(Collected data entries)
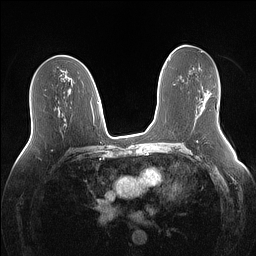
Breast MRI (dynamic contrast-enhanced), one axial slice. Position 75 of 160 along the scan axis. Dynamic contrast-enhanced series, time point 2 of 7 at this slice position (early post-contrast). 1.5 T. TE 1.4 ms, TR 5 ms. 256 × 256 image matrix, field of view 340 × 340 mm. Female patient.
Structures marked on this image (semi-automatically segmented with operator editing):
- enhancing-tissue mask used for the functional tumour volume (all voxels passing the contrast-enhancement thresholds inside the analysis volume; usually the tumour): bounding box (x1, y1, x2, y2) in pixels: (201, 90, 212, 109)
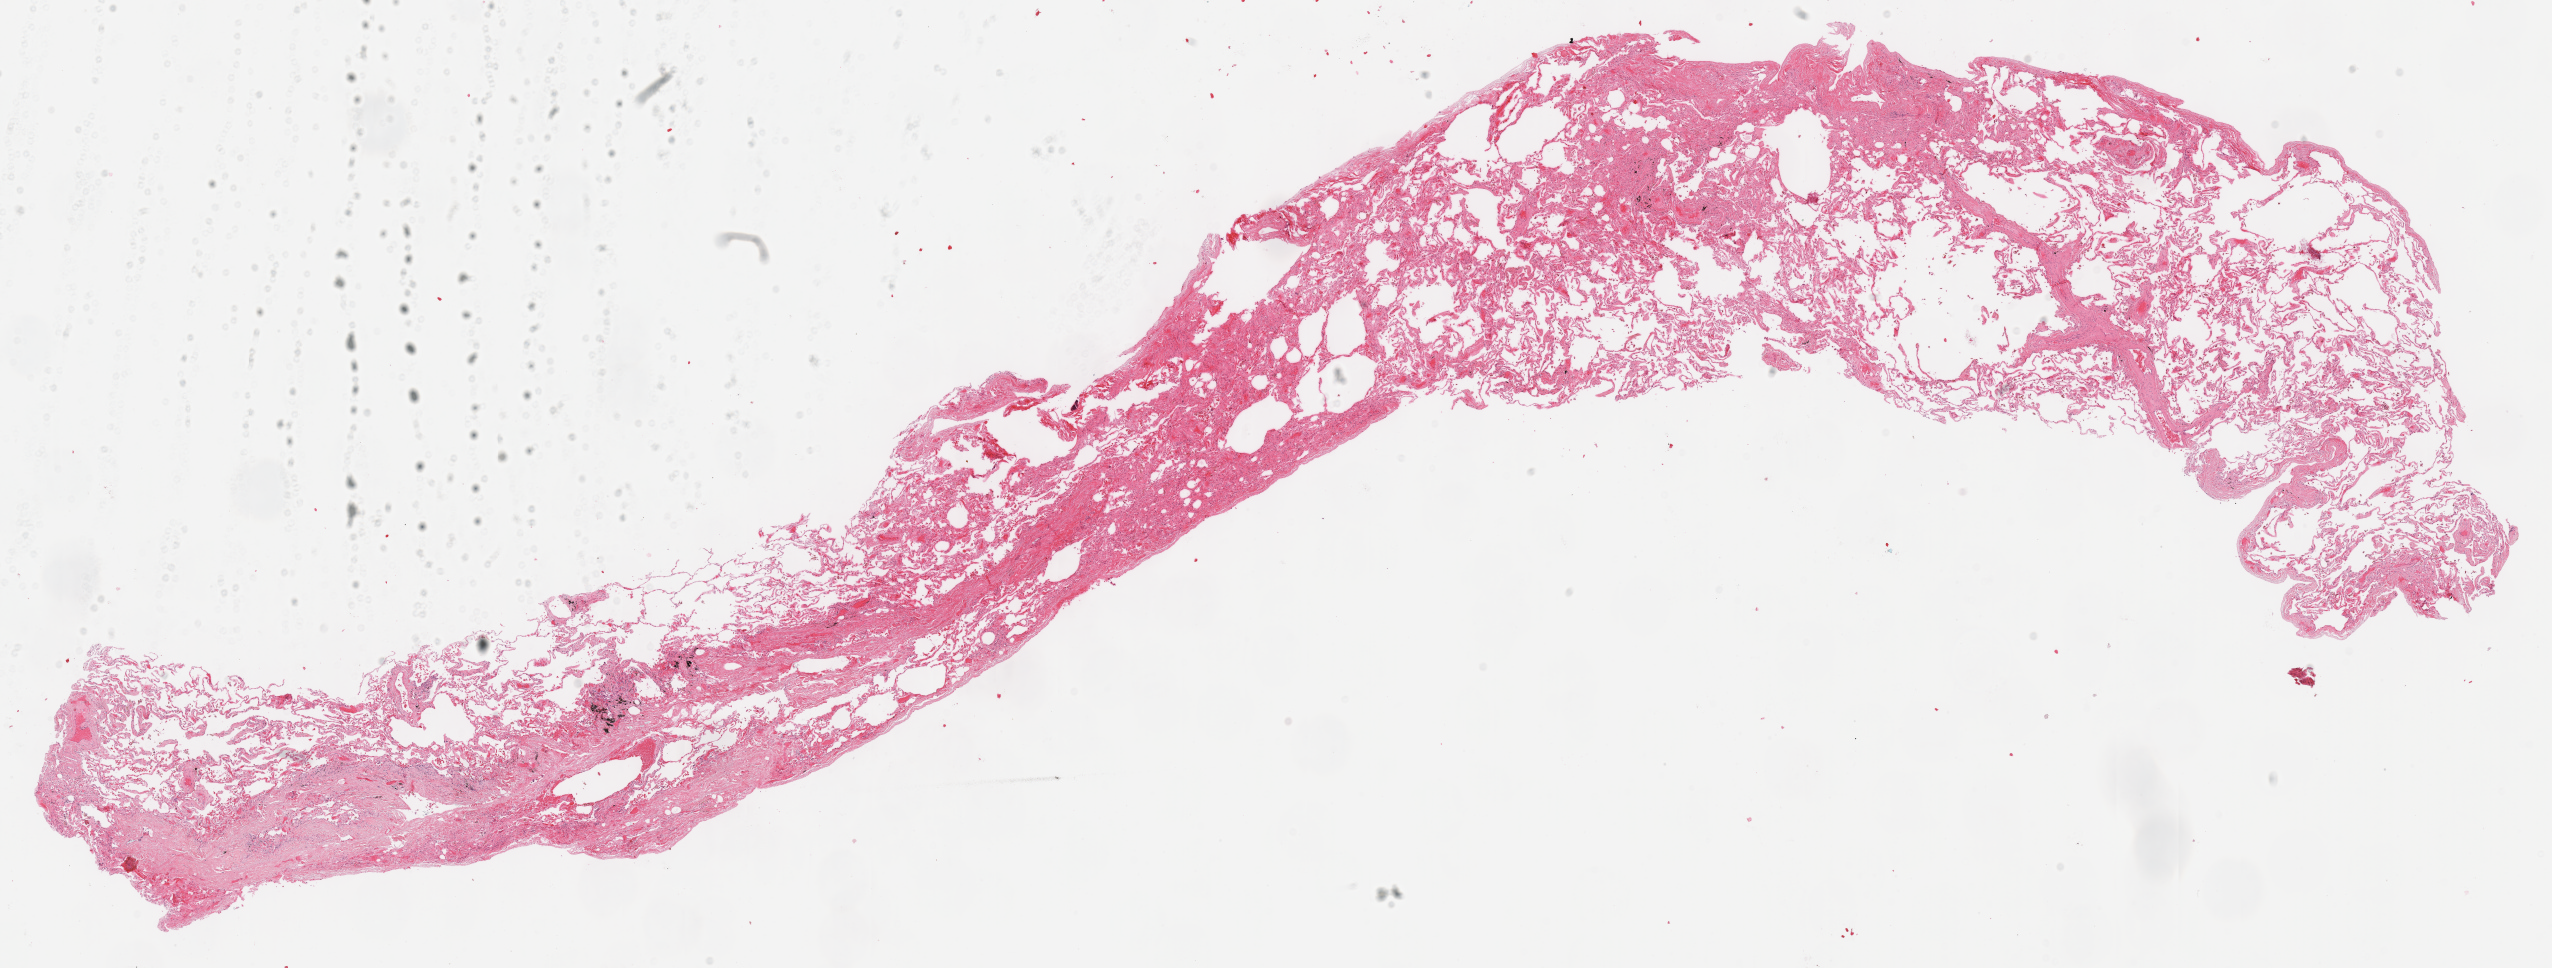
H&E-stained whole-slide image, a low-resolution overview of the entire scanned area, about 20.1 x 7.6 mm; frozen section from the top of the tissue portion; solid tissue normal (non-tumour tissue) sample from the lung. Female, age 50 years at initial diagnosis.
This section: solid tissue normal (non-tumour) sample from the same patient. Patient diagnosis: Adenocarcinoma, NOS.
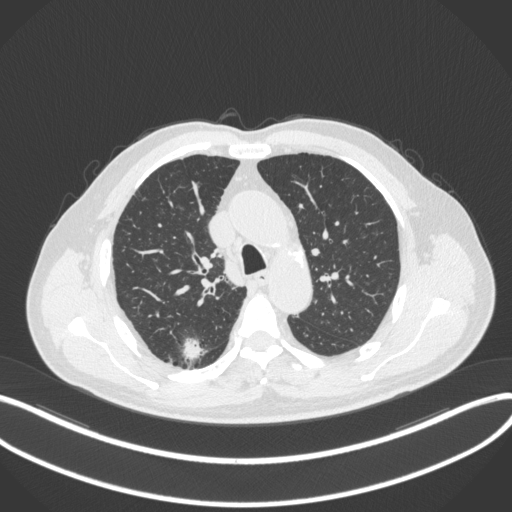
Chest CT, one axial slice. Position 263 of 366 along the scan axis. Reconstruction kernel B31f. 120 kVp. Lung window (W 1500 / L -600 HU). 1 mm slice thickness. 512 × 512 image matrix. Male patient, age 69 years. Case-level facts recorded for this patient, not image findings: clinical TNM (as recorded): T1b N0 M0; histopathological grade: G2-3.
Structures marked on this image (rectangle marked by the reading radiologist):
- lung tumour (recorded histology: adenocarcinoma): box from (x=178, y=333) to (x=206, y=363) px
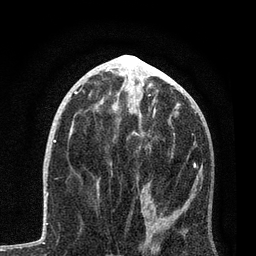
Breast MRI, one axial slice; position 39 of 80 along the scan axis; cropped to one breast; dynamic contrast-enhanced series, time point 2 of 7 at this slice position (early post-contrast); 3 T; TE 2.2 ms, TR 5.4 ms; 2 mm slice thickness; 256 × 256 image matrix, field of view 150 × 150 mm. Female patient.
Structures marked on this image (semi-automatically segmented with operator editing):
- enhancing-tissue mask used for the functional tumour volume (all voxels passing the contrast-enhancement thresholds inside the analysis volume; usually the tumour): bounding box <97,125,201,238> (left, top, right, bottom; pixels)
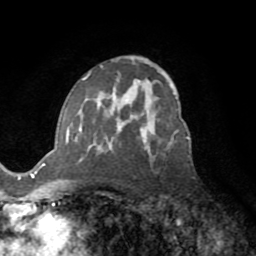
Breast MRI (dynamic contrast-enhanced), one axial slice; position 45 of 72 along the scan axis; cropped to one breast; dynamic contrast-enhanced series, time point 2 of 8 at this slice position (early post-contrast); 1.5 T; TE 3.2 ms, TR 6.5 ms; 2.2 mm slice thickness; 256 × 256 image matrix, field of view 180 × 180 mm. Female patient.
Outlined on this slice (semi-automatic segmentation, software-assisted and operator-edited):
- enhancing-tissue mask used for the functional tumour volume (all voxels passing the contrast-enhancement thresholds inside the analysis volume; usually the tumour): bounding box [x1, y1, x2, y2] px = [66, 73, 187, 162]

## What to work on:
Should there be pictures in the data, leave them out and return the rest exactly.

## Expected answer:
Breast MRI (dynamic contrast-enhanced), one axial slice. Position 75 of 160 along the scan axis. Dynamic contrast-enhanced series, time point 2 of 7 at this slice position (early post-contrast). 1.5 T. TE 1.4 ms, TR 5 ms. 256 × 256 image matrix, field of view 340 × 340 mm. Female patient.
Structures marked on this image (semi-automatically segmented with operator editing):
- enhancing-tissue mask used for the functional tumour volume (all voxels passing the contrast-enhancement thresholds inside the analysis volume; usually the tumour): bounding box (x1, y1, x2, y2) in pixels: (201, 90, 212, 109)
H&E-stained whole-slide image, a low-resolution overview of the entire scanned area, about 20.1 x 7.6 mm; frozen section from the top of the tissue portion; solid tissue normal (non-tumour tissue) sample from the lung. Female, age 50 years at initial diagnosis.
This section: solid tissue normal (non-tumour) sample from the same patient. Patient diagnosis: Adenocarcinoma, NOS.
Chest CT, one axial slice. Position 263 of 366 along the scan axis. Reconstruction kernel B31f. 120 kVp. Lung window (W 1500 / L -600 HU). 1 mm slice thickness. 512 × 512 image matrix. Male patient, age 69 years. Case-level facts recorded for this patient, not image findings: clinical TNM (as recorded): T1b N0 M0; histopathological grade: G2-3.
Structures marked on this image (rectangle marked by the reading radiologist):
- lung tumour (recorded histology: adenocarcinoma): box from (x=178, y=333) to (x=206, y=363) px
Breast MRI, one axial slice; position 39 of 80 along the scan axis; cropped to one breast; dynamic contrast-enhanced series, time point 2 of 7 at this slice position (early post-contrast); 3 T; TE 2.2 ms, TR 5.4 ms; 2 mm slice thickness; 256 × 256 image matrix, field of view 150 × 150 mm. Female patient.
Structures marked on this image (semi-automatically segmented with operator editing):
- enhancing-tissue mask used for the functional tumour volume (all voxels passing the contrast-enhancement thresholds inside the analysis volume; usually the tumour): bounding box <97,125,201,238> (left, top, right, bottom; pixels)
Breast MRI (dynamic contrast-enhanced), one axial slice; position 45 of 72 along the scan axis; cropped to one breast; dynamic contrast-enhanced series, time point 2 of 8 at this slice position (early post-contrast); 1.5 T; TE 3.2 ms, TR 6.5 ms; 2.2 mm slice thickness; 256 × 256 image matrix, field of view 180 × 180 mm. Female patient.
Outlined on this slice (semi-automatic segmentation, software-assisted and operator-edited):
- enhancing-tissue mask used for the functional tumour volume (all voxels passing the contrast-enhancement thresholds inside the analysis volume; usually the tumour): bounding box [x1, y1, x2, y2] px = [66, 73, 187, 162]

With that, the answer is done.